On a le sentiment que vous faites ce constat sans lire les auteurs français. Et dans le livre, dans les remerciements, ne figure qu'un seul écrivain français, Marc Levy. En avez-vous rencontré d'autres ?
... J'aurais pu mentionner Bernard-Henri Lévy, mais nous ne nous connaissons pas assez.
Un point de détail : que voulez-vous dire en affirmant qu'à sa mort Françoise Sagan n'avait rien écrit d'intéressant depuis cinquante ans ?
Je ne suis pas le seul hors de France à penser cela.
Elle est morte en 2004, elle a publié Bonjour tristesse en 1954, elle aurait donc écrit un seul bon livre ?

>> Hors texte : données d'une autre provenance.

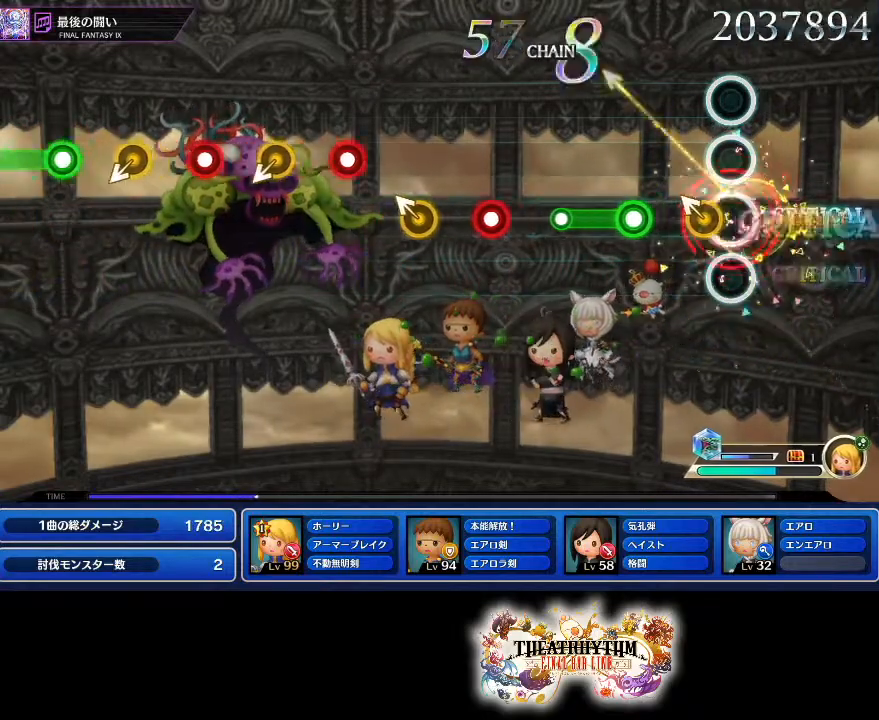
{"buttons": [], "left_stick": "center", "right_stick": "center", "events": [[83, "R1", "up"], [100, "left_stick", "up"], [167, "left_stick", "center"], [234, "R1", "down"], [434, "R1", "up"]]}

Aimez-vous Brahms..., c'est plus tard ?
1959.
... Alors disons quarante-cinq ans.
Croyez-vous ? Avec mon meilleur souvenir, très bon livre, est de 1984... Et toute ma sympathie, de 1993, et Derrière l'épaule, où elle juge son oeuvre avec beaucoup de sévérité, de 1998...
Peut-être, mais c'est encore une qui a écrit sur elle-même et ses amis, rien de plus.
Passons au théâtre. Que veut dire "malheureusement la France produit plus de Soulier de satin que de Fugueuses" ?
Je n'aurais pas dû prendre comme exemple Le Soulier de satin, magnifique pièce de Claudel - mais pas accessible. Je voulais dire qu'en France, il y a trop peu de pièces intelligentes accessibles à un large public. Il y a du théâtre très populaire et du théâtre élitiste, c'est tout. Et la Comédie-Française, qui monte le répertoire. A Londres et aux Etats-Unis, c'est autre chose, on a du jeune théâtre intelligent sans être élitiste.
Les architectes, vous le disiez, échappent au déclin que vous décrivez. Pourtant vous estimez que la France privilégie ses propres architectes pour des projets médiocres.
Oui, la bibliothèque François-Mitterrand, l'Opéra-Bastille...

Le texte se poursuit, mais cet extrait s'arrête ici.